UN investigators say Russia committed war crimes in Ukraine

The United Nations said its investigators had concluded that Russia had committed war crimes in Ukraine, including bombing civilian areas, multiple executions, torture and horrific sexual violence.

The United Nations has made investigating human rights abuses in the war a priority, and in May its top human rights body authorized a panel of experts to work in the country.

Since then, UN investigators have risked their lives to collect evidence of crimes against civilians, including in areas still under threat from enemy forces or landmines.

Following initial investigations into the Kyiv, Chernihiv, Kharkiv and Sumy regions, a panel of three independent experts presented their first oral update to the UN Human Rights Council on Friday, adding that Said to expand the scope of the investigation.

Seven months before Russia’s invasion of a neighbouring country, the head of the investigation team, Eric Moss, told the Security Council that, based on evidence gathered by Ukraine’s commission of inquiry, “it concluded that the war was a crime in Ukraine”.

The team visited 27 towns and settlements, as well as graves, detention and torture centers; interviewed more than 150 victims and witnesses; and worked with advocacy groups and government officials.

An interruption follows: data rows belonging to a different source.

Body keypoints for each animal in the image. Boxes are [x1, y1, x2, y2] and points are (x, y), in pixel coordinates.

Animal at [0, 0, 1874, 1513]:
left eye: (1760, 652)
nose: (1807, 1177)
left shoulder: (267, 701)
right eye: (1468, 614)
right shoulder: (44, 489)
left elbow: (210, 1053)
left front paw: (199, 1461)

Moss said the team was particularly “appalled by the high number of executions in the areas we visited” and “the frequent presence of visible signs of executions on bodies such as hands tied behind their backs, gunshot wounds to the head and slit throats” ” “.

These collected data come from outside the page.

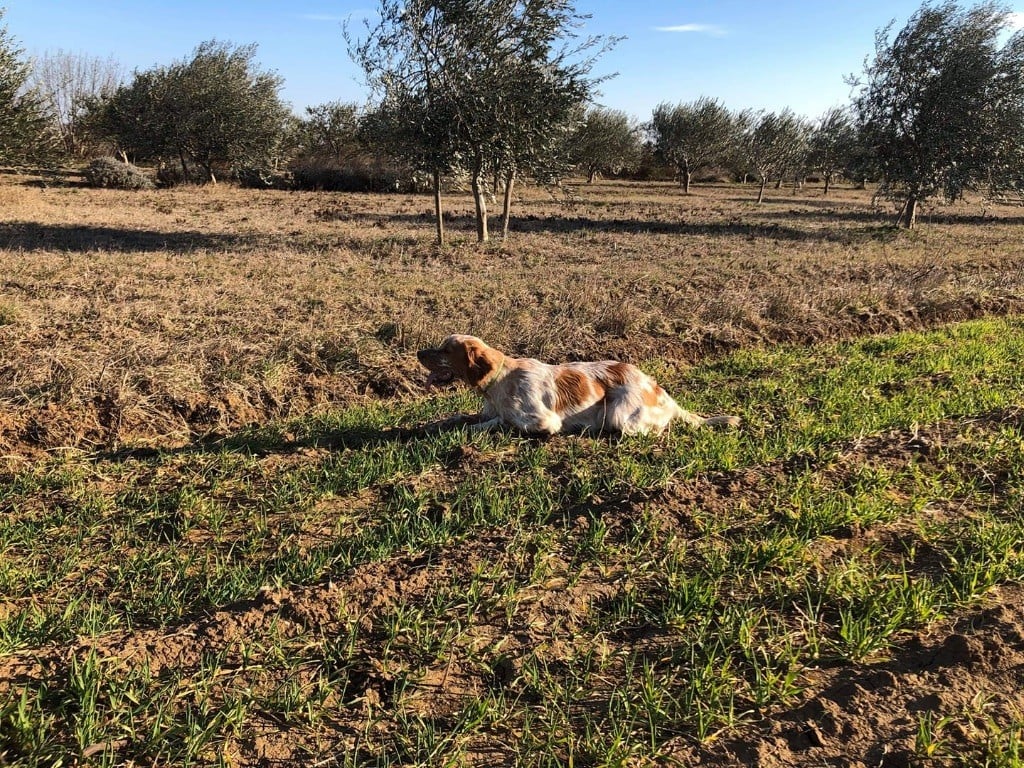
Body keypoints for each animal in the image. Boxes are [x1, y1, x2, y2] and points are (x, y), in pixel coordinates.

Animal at [415, 333, 737, 436]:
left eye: (446, 350)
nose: (418, 353)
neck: (500, 381)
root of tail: (662, 393)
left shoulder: (543, 422)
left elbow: (497, 423)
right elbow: (459, 417)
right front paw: (436, 424)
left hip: (620, 416)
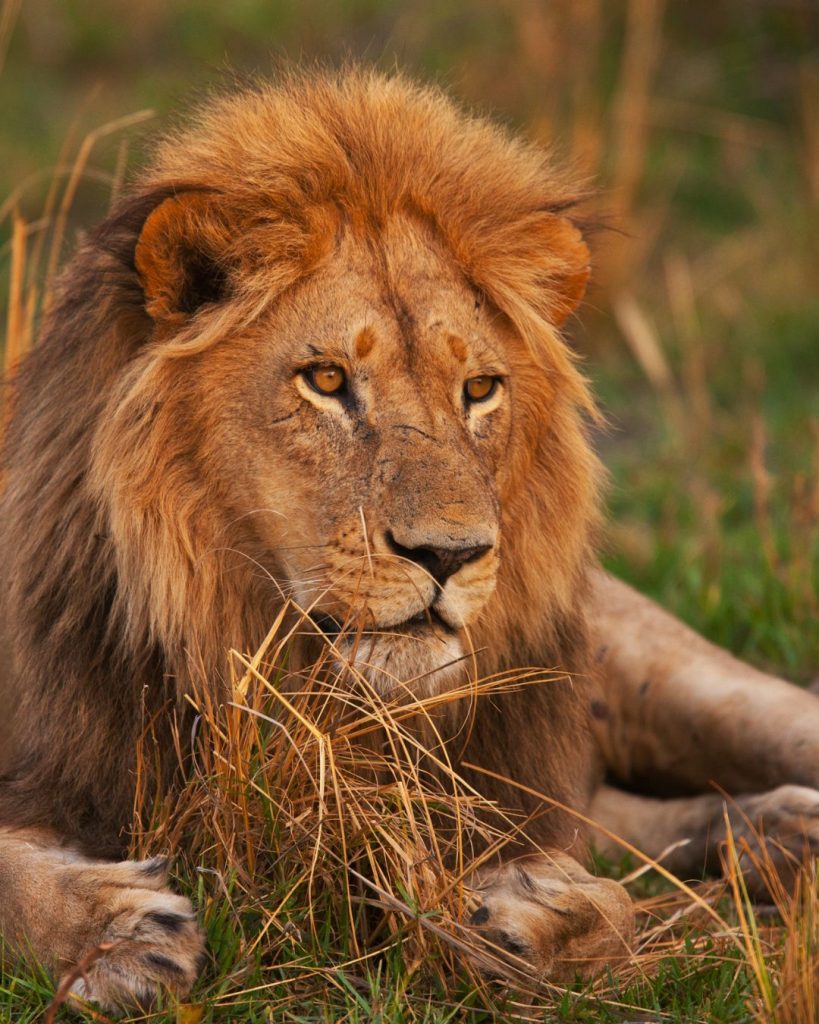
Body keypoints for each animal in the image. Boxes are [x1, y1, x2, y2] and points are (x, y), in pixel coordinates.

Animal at [1, 68, 818, 1013]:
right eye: (325, 379)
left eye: (479, 389)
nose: (450, 554)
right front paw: (117, 931)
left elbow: (602, 896)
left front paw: (534, 917)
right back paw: (774, 833)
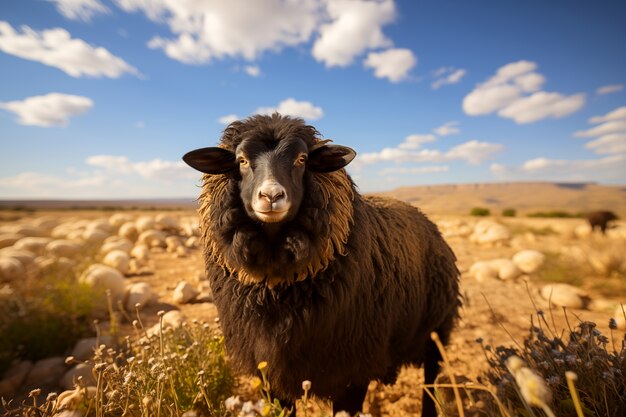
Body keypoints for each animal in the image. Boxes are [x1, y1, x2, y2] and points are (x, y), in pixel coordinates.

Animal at [180, 114, 458, 416]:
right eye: (240, 160)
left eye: (301, 159)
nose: (271, 196)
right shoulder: (266, 371)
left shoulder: (354, 371)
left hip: (436, 331)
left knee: (430, 382)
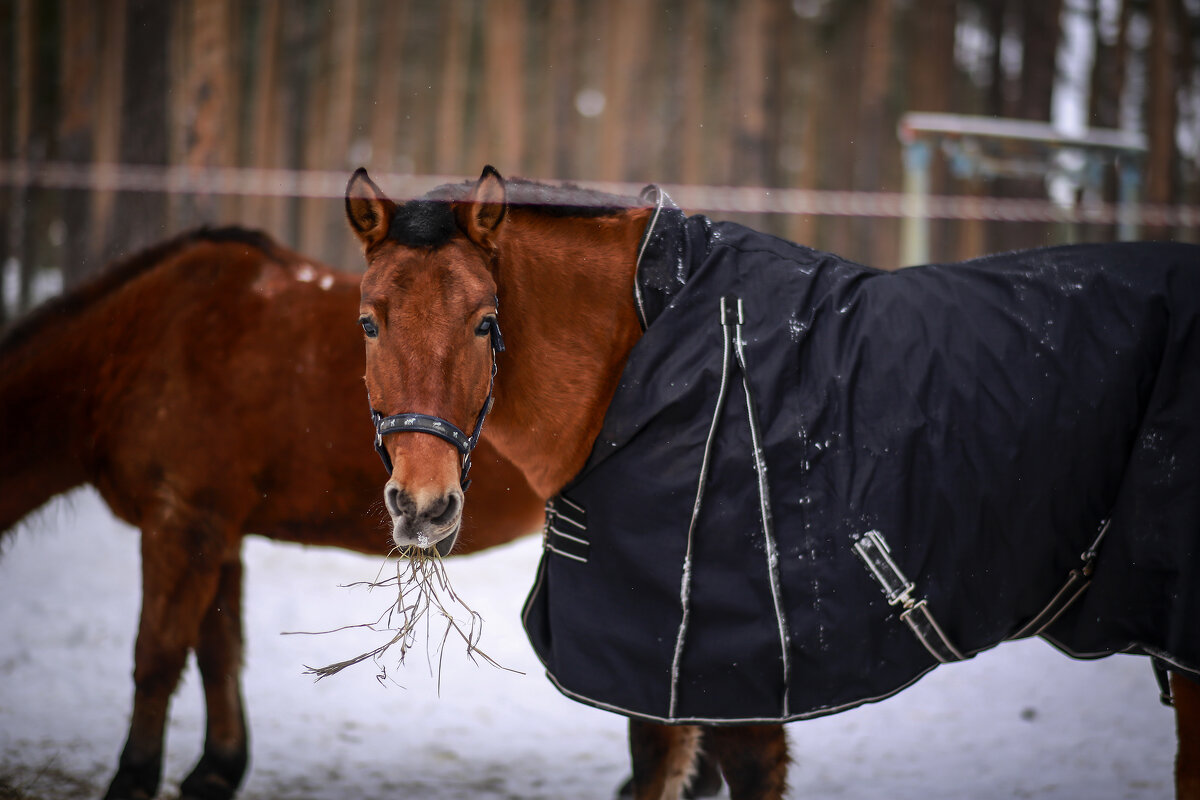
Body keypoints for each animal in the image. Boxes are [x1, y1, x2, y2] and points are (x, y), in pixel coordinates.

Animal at [0, 226, 544, 800]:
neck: (139, 346)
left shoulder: (180, 522)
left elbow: (157, 654)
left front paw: (134, 776)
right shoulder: (218, 534)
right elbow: (218, 651)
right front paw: (217, 768)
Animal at [345, 164, 1200, 800]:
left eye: (486, 322)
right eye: (368, 321)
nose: (423, 506)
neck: (659, 362)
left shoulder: (729, 674)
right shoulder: (657, 672)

He added that it was investigating such deaths in 16 towns and settlements and had received credible allegations of more cases it would seek to record. Investigators also received “continuing reports of ill-treatment and torture during unlawful imprisonment,” the committee was told.

In the settlements of Bucha, Hostomel and Borodianka, which have been occupied by Russian forces for about a month, Ukrainian investigators have found dozens of mass graves containing the bodies of tortured and murdered civilians.

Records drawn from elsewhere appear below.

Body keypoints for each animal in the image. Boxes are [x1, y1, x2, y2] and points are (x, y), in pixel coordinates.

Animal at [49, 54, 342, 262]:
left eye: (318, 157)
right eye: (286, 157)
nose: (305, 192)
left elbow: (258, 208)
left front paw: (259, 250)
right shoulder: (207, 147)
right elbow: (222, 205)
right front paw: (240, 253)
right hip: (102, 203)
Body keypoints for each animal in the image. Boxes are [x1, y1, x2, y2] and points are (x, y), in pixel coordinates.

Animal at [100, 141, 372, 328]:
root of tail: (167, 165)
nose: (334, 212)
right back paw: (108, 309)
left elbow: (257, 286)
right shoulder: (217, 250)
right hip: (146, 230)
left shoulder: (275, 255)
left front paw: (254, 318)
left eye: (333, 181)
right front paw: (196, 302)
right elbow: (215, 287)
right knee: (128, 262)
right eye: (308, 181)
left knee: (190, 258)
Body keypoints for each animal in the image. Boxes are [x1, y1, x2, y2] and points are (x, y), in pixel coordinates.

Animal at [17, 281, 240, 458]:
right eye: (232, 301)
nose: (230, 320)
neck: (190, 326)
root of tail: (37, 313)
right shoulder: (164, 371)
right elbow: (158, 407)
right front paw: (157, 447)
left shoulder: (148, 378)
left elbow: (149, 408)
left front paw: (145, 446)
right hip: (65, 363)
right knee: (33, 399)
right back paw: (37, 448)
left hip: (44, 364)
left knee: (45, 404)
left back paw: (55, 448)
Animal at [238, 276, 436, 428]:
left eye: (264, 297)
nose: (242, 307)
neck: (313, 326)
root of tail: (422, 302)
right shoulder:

Since the Russians withdrew from the area, a group of young volunteers worked tirelessly to exhume the bodies and send them to the forensic doctor, who has been collecting evidence of crimes committed by Russian troops.

Some victims told investigators they were transferred to Russia and held in prison for weeks. Others “disappear” after such transfers. “Interlocutors described beatings, electric shocks, and forced nudity, among other types of abuses, in such detention facilities,” Moss said.

The team also “addressed two incidents of mistreatment of soldiers of the Russian Federation by the Ukrainian army,” Moses said, adding that “although the number is small, such cases are still the subject of our attention”.

Investigators have also documented cases of sexual and gender-based violence, in some cases identifying Russian soldiers as perpetrators, he said.

“There are examples of relatives being forced to witness crimes,” he said. “Victims of sexual and gender-based violence in the cases we investigated ranged in age from four to 82.”

Moses added that the commission had documented a range of crimes against children, including children who were “raped, tortured and unlawfully held”.

In April, forensic doctors told the Guardian they had found evidence that some women had been raped before being killed by Russian troops. Ukrainian forensic doctor Vladyslav Perovskyi, who conducted dozens of autopsies on people from Bucha, Irpin and Borodianka, told the Guardian: “We already have several cases that show that these Women were raped before being shot.”

At least two men have been charged with sexual assault and rape on a list of alleged Russian war criminals released by Ukrainian prosecutors.

In his report to the Security Council, Moses also pointed to “the use of explosive weapons by the Russian Federation with large-area effects in populated areas”, which he said was “a source of great harm and suffering to civilians”.

The UN has stressed that some of the attacks investigated by the panel “were carried out without distinguishing between civilians and combatants,” including cluster munition attacks, which are banned by most countries in the world under a 2008 treaty.

Russian troops have been accused of using a number of illegal weapons to kill hundreds of civilians in Ukraine’s Kyiv region since the start of the Moscow invasion, including extremely powerful unguided bombs in a populated area that destroyed at least eight Civil buildings.

There is evidence that cluster munitions were released in areas without military personnel and military infrastructure.

The committee’s work could eventually help the work of prosecutors at the International Criminal Court, who can bring charges against Ukraine for war crimes, although it remains uncertain whether Russia or the other alleged perpetrators will face justice.

In a separate development on Friday, Ukrainian officials said they had exhumed some 436 bodies from a cemetery in the recently recaptured city of Izium, of which at least 30 showed signs of torture.

“It’s certainly a novel event, but of course we also intend to investigate the Izium incident,” Mose said.